Hurricane Dorian bumped up to a Category 5 storm in a hurry and shows little signs of slowing down as it batters its way through the Bahamas and heads towards Florida.
The devastating storm is currently ripping through the Bahamas with 165 mph winds — down from 185 mph — and is inching its way closer the U.S. anticipated to hit Florida late Monday. Dorian has caused the waters to rise at least 20 feet higher than normal, ripping roofs off homes and tearing down power lines in it's path.
According to the New York Times, the eye of the storm is lingering over Grand Bahama Island right now as Florida braces for impact. Residents along the U.S. coastline have been encouraged to evacuate before the storm hits.
However, it is still unclear when and if Dorian will make landfall. As CNN points out, the National Hurricane Center's tracking has the storm around 110 miles east of West Palm Beach, Florida, and likely veering north over the next few days. If that turn starts soon enough, landfall won't occur and the U.S. coast will be rocked by the edges of the hurricane. However, the NHC's latest update finds the storm "dangerously close" to Florida by late Monday night.

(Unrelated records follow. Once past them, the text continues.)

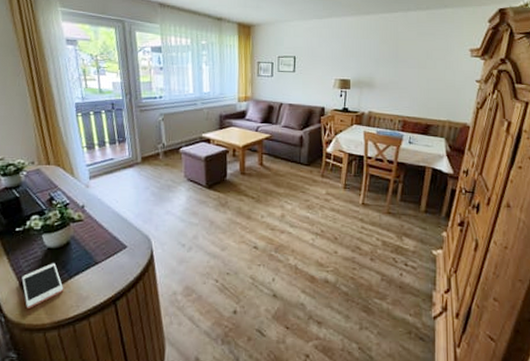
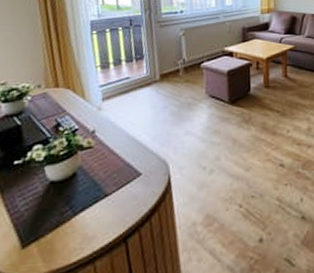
cell phone: present [21,263,64,309] -> none [16,199,67,257]

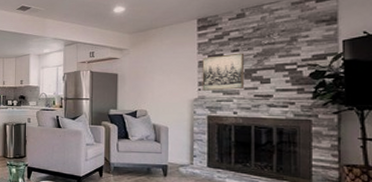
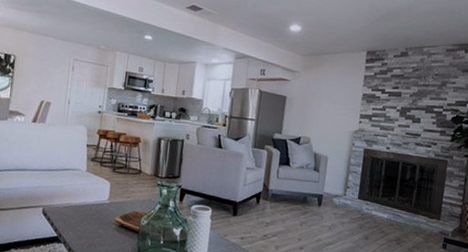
wall art: present [202,53,245,91] -> none [362,90,403,126]

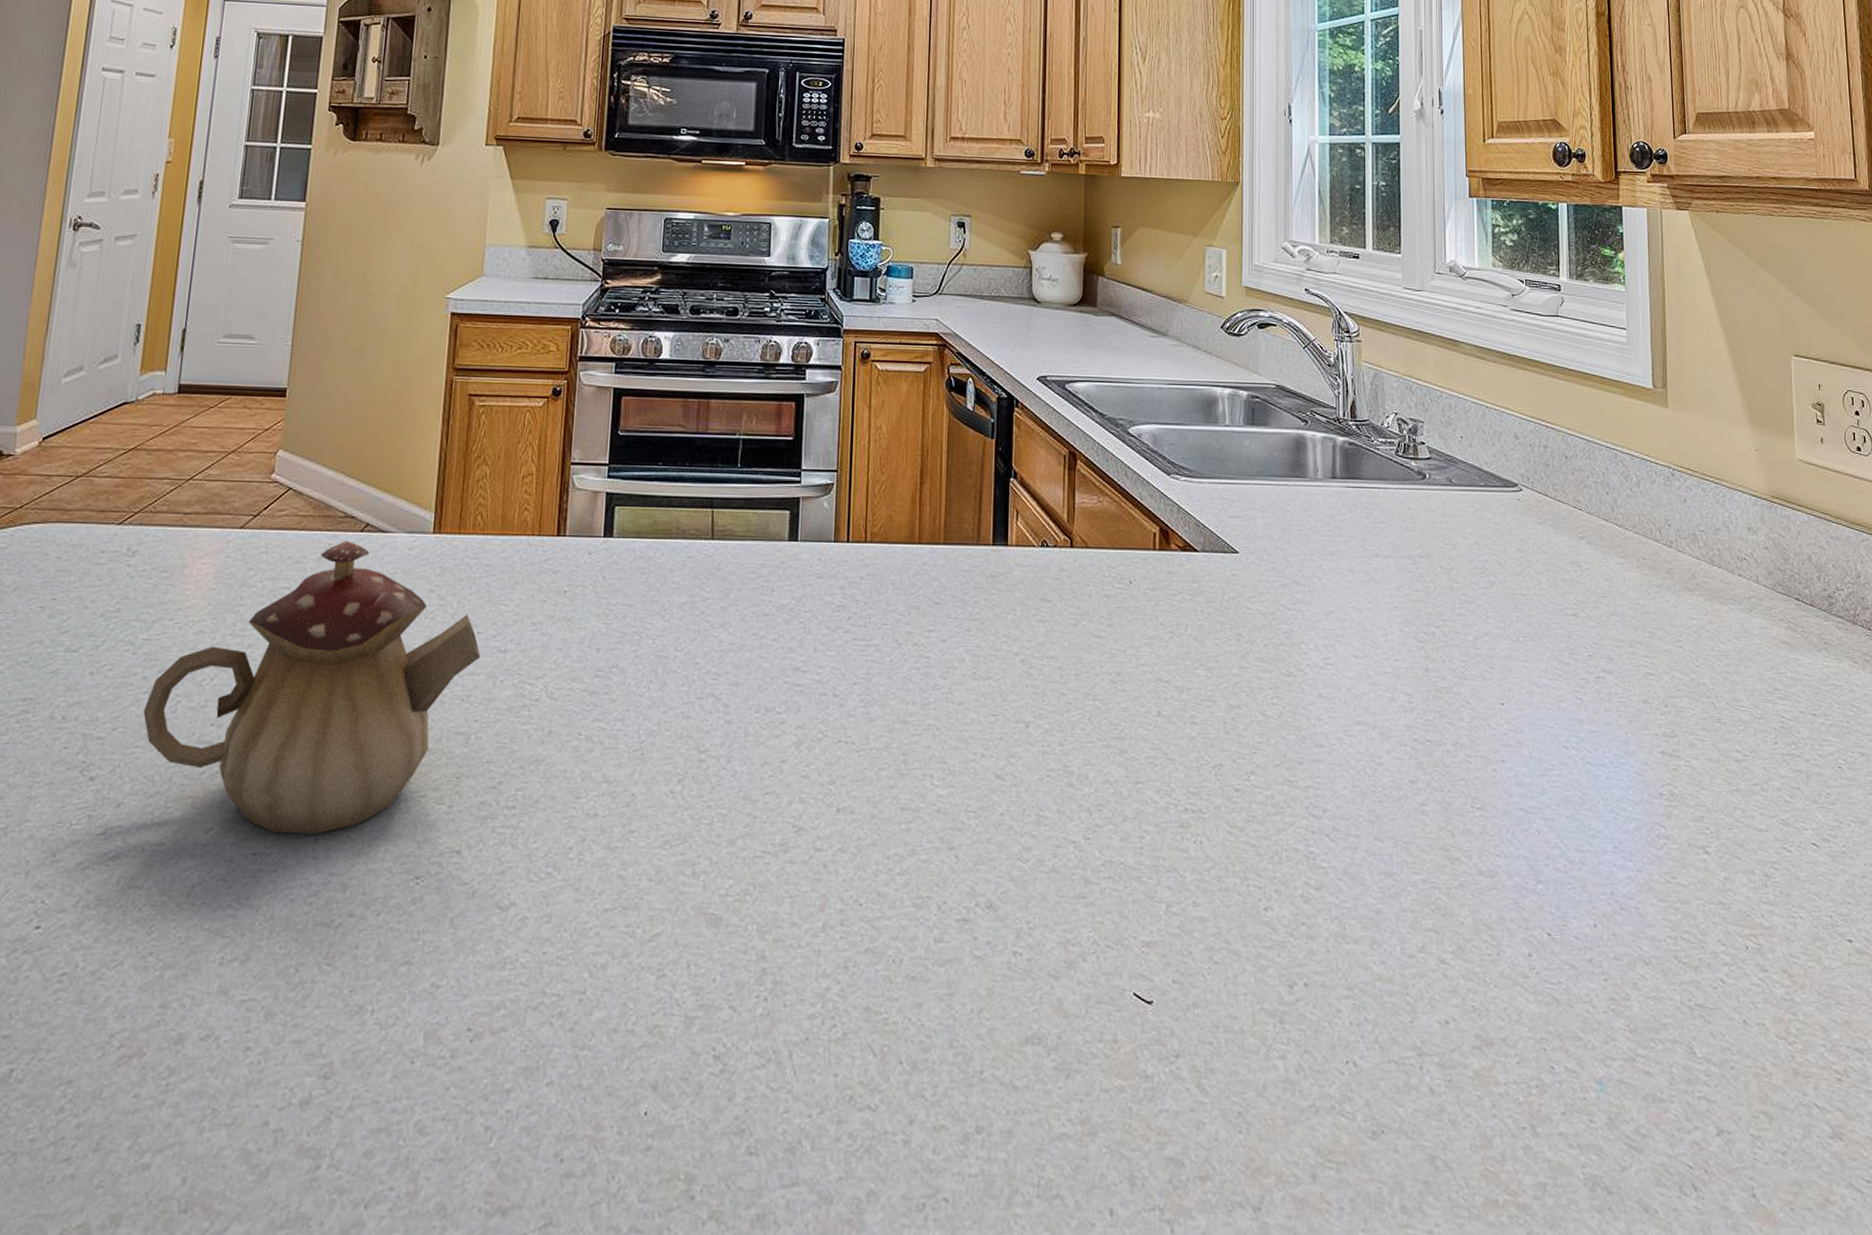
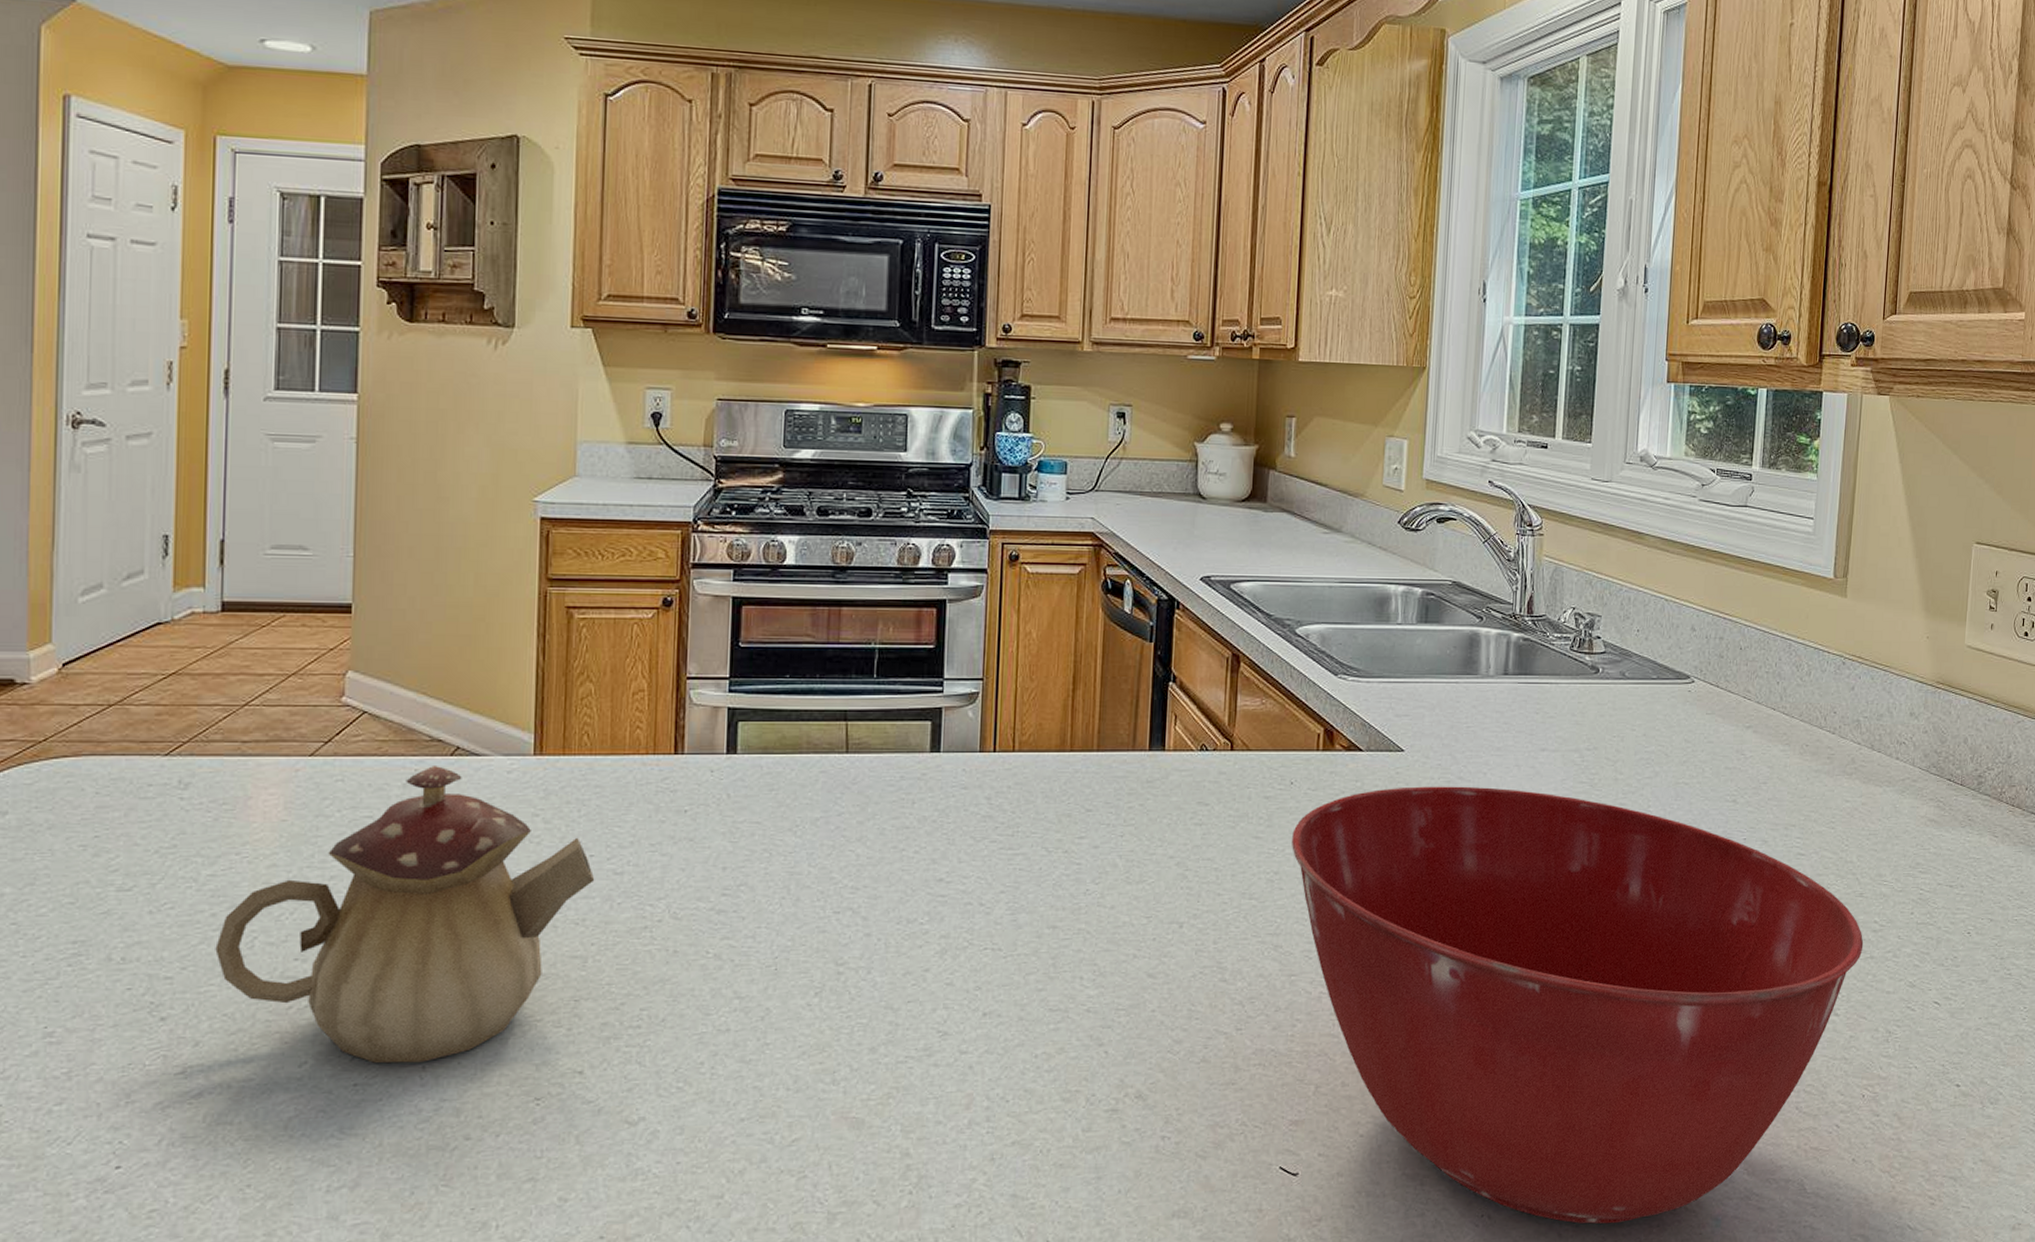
mixing bowl: none [1133,589,1728,1081] -> present [1292,786,1864,1224]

Dorian made landfall in the Bahamas as a Category 5 hurricane — which is the highest rating on the Saffit-Simpson hurricane wind scale. It was the strongest hurricane in modern records to hit the northwestern Bahamas. Now, several people have taken to social media to express their frightened emotions.
One Twitter user shared a slew of videos from the Abaco Islands in the northern Bahamas, showing flooded streets and damaged homes. She said that members of her family and friends are now left without homes after the devastating storm.
Someone else wrote, "I have seen utter devastation here in Marsh Harbour. We are surrounded by water with no way out. Absolution devastation, there really are no words it is pure hell here on Marsh Harbour on Avoca Island in the northern part of the Bahamas."
The National Hurricane Center gave out a recent forecast of Dorian, stating, "Dorian has slowed down even more and is now moving toward the west of 270 degrees at 4 kt. the steering currents are collapsing and Dorian is expected to slow down a little more, prolonging its catastrophic effects in the northwestern Bahamas. The NHC forecast calls for a slow west to west-northwest motion during the next 48 hours. A turn to the north and northeast with a gradual increase in forward speed is expected thereafter, as the mid-level trough over the eastern United States deepens."
Several states along the eastern coast are now being evacuated. According to CBS News, South Carolina governor Henry McMaster ordered an evacuation of the state's entire coastline — which is totals out to be 830,000 people. Georgia's governor, Brian Kemp, requested the same thing, along with Florida state officials, who have ordered evacuations in some parts of the Sunshine State. North Carolina's governor, Roy Cooper, has warned his state of heavy rain, winds and floods that are expected a little later in the week.